**Parts of the exercise**
A) According to the Selma march text, what did Rev. Akaka mean by sending lei to be draped on the marchers? Answer in one to three sentences.
B) Answer these questions from the Selma march text:
(i) How long was the third march from Selma to Montgomery, and on what date did it take place?
(ii) Where did King meet Rev. Abraham Akaka?
(iii) About how many lawmakers are said to be joining the anniversary march?
======== Text section
President Obama on this weeks events:

“When I take Malia and Sasha down with Michelle next week, down to Selma, part of what I’m hoping to do is to remind them of their own obligations. Because there are going to be marches for them to march, and struggles for them to fight”

There are many stories about the march, few as imbued with symbolism as this one Tweeted by @splcenter: The Untold Story of Why MLK Wore a Hawaiian Lei at Selma



Bright Hawaiian lei will be on full display this weekend when President Barack Obama, civil rights icon Rep. John Lewis and others march across the Edmund Pettus Bridge in Selma to mark the anniversary of the civil rights protests.[…]

In photos of the 54-mile third march from Selma to Montgomery on March 21, 1965, Martin Luther King, John Lewis and other demonstrators can be seen wearing the iconic Hawaiian flower garlands.

The journey of those flowers from Hawaii to Alabama started a year earlier, when King delivered a lecture at the University of Hawaii. It was there that he met Rev. Abraham Akaka, the brother of future U.S. Sen. Daniel Akaka.

In the lead-up to the third march, as President Lyndon Johnson was making preparations to protect the demonstrators with military policemen and the Alabama National Guard, Rev. Akaka sent gifts of bright white lei from the Pacific Ocean to the Deep South to be draped on the marchers.

For the reverend, it was a symbolic gesture that affirmed Asian-American support for the civil rights movement.

Now, 50 years later, Lewis and Hawaii native Obama will join Asian-American lawmakers Sen. Mazie Hirono and Rep. Mark Takai, among nearly 100 lawmakers, to pay homage to the civil rights movement and “Bloody Sunday.”

The first black president, born in Hawaii, will be wearing a lei to honor the civil rights movement.
================
======== Record set
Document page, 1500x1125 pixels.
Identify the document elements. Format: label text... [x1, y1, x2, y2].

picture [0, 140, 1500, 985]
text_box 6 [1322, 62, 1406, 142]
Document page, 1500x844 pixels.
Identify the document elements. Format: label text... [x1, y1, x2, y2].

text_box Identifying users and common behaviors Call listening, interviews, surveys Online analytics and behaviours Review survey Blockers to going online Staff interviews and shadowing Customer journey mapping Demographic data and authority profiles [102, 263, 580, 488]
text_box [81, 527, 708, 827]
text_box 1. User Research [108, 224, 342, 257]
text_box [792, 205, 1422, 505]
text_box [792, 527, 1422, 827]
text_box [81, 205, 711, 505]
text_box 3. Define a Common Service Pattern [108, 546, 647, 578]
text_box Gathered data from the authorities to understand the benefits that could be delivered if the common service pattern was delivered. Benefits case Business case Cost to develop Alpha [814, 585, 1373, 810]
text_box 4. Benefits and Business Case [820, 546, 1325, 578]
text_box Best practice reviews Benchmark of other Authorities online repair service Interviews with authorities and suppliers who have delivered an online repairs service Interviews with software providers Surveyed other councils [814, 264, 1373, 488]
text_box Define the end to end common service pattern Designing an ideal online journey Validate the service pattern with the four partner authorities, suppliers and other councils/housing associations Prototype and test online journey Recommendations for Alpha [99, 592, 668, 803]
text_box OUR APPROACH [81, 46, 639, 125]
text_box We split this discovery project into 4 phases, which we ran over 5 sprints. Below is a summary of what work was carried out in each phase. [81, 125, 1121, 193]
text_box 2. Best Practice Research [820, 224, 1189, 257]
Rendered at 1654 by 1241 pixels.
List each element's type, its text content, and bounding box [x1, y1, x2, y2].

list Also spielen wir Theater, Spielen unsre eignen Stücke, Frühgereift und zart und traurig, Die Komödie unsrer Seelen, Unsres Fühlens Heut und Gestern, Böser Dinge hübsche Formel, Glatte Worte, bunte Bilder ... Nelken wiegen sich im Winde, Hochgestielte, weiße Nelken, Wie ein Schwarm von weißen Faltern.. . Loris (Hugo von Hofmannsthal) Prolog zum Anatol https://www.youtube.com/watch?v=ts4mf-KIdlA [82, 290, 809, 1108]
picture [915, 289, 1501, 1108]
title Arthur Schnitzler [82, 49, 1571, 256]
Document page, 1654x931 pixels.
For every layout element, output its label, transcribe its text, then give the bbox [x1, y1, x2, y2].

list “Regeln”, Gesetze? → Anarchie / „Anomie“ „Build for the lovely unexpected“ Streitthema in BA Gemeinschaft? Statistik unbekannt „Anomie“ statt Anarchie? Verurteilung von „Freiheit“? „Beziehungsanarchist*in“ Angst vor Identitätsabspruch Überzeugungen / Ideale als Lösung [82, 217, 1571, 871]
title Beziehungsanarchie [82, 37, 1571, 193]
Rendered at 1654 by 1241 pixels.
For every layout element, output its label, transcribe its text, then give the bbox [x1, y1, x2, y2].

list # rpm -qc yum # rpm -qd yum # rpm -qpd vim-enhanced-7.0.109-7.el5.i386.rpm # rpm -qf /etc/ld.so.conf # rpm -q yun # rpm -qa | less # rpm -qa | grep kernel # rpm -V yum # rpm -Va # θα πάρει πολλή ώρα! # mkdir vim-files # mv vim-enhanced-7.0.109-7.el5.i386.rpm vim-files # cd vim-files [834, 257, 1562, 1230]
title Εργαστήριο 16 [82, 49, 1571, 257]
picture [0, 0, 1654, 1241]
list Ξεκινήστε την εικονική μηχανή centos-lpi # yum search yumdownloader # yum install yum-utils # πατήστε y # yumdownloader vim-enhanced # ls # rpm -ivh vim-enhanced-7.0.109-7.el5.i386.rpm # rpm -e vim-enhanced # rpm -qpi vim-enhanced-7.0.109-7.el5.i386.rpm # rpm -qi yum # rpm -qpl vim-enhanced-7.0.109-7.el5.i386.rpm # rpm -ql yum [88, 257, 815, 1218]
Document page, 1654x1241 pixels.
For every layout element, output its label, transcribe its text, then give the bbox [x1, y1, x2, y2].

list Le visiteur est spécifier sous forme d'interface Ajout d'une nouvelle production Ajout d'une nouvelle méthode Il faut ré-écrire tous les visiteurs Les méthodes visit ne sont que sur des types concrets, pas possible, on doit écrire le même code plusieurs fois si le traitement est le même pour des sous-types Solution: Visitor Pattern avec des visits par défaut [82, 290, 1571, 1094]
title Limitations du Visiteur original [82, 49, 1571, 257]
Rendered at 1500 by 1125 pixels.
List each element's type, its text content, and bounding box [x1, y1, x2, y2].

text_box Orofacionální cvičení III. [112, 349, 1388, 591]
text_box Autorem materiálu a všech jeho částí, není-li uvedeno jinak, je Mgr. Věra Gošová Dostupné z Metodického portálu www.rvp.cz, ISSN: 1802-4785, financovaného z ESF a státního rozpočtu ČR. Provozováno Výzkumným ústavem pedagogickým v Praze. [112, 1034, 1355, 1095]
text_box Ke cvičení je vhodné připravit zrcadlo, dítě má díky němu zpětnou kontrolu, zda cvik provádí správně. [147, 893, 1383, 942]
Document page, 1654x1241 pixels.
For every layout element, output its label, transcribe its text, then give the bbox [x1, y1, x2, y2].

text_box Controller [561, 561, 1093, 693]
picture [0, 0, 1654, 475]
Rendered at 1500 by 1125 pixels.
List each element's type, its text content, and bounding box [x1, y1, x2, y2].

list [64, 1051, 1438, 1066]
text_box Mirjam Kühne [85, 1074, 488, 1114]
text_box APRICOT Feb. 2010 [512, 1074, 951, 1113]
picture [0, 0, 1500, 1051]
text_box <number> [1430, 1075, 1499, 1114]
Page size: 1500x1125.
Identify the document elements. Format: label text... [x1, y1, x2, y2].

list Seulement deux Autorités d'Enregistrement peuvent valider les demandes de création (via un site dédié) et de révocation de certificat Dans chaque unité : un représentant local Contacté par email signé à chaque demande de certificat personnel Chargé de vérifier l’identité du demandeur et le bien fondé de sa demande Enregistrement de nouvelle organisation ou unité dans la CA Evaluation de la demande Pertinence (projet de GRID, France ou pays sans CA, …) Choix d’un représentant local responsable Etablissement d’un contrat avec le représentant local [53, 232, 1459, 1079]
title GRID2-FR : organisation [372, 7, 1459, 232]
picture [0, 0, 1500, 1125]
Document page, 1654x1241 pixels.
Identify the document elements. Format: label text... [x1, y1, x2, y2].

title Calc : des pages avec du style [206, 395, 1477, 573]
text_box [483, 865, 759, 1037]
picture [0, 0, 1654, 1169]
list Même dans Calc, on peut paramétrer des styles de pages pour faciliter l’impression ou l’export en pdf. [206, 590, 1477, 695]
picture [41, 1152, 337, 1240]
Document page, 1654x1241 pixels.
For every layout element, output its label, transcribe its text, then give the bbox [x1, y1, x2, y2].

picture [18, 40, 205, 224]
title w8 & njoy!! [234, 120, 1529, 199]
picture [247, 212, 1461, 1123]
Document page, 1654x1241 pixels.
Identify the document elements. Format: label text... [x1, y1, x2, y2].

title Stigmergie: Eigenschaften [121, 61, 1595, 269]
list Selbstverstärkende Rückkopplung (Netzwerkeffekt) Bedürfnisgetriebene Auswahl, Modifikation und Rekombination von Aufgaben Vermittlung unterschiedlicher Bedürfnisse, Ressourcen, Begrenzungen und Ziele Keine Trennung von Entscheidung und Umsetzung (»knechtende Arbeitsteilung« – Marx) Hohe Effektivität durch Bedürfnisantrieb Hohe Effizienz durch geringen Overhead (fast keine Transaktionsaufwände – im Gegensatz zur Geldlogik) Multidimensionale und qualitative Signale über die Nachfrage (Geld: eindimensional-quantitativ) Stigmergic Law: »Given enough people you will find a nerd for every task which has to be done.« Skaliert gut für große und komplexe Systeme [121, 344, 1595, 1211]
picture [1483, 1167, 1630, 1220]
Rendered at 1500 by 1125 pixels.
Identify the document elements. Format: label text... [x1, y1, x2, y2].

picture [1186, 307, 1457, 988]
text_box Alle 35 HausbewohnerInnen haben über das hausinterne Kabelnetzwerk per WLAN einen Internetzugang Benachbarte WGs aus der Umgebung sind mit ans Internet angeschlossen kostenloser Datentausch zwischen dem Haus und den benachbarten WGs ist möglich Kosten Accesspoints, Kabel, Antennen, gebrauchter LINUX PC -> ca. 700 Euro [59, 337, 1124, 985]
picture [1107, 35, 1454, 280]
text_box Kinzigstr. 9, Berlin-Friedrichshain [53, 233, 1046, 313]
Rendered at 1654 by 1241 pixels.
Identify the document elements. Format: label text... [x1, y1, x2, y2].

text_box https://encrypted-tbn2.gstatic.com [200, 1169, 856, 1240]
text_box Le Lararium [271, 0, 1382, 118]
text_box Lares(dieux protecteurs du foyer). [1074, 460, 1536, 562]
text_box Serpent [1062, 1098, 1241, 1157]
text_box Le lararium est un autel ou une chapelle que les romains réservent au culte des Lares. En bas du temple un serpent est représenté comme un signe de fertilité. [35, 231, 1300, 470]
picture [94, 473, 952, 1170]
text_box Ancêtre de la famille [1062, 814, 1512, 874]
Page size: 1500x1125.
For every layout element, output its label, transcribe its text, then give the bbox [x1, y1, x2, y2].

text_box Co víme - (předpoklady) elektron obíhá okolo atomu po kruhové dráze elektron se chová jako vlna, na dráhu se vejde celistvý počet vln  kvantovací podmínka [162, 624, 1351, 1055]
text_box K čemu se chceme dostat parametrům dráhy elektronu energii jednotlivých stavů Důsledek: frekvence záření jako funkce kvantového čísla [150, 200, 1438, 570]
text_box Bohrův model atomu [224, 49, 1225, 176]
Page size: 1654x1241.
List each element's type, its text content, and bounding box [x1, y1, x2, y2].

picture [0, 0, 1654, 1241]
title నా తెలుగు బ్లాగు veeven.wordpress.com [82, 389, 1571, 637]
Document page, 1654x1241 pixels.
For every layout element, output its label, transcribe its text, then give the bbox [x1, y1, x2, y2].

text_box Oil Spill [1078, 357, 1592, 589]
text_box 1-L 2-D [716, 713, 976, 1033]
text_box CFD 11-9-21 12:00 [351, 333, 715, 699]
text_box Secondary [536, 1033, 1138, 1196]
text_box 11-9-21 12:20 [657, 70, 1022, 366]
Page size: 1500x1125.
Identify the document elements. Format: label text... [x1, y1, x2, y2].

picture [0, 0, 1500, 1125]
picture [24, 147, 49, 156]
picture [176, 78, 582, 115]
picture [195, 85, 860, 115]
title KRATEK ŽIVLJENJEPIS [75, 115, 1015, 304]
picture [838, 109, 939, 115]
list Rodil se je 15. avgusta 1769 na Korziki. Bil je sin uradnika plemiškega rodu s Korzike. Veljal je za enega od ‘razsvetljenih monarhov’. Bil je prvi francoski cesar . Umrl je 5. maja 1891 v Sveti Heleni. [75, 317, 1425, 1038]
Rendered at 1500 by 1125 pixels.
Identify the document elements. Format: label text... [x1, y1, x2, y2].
================
**Solution list**
A) For Rev. Akaka, sending bright white lei from the Pacific to the Deep South was a symbolic gesture. It affirmed Asian-American support for the civil rights movement.

B)
(i) It was 54 miles long and took place on March 21, 1965.
(ii) He met him at the University of Hawaii, where King gave a lecture a year before the march.
(iii) Nearly 100 lawmakers.